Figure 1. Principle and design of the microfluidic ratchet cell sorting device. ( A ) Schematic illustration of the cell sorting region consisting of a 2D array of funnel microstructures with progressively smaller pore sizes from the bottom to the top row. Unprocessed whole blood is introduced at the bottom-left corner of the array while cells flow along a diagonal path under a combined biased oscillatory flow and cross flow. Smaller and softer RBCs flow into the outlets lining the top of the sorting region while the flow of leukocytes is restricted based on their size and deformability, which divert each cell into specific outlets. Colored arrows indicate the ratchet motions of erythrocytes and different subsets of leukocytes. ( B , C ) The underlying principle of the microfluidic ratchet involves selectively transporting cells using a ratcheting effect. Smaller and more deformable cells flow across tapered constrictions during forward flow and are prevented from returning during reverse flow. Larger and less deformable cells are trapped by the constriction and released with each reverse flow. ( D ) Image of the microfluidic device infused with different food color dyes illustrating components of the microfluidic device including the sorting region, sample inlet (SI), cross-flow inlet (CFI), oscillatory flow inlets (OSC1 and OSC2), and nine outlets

--------------------------------------------------

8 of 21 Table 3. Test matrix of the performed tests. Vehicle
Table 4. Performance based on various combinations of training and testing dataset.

--------------------------------------------------

**Exercise aim**
Return, with no change at all, every line in the entries above from the line containing "8 of 21 Table" through the line containing "Table 4. Performance".

**Result for this exercise**
8 of 21 Table 3. Test matrix of the performed tests. Vehicle
Table 4. Performance based on various combinations of training and testing dataset.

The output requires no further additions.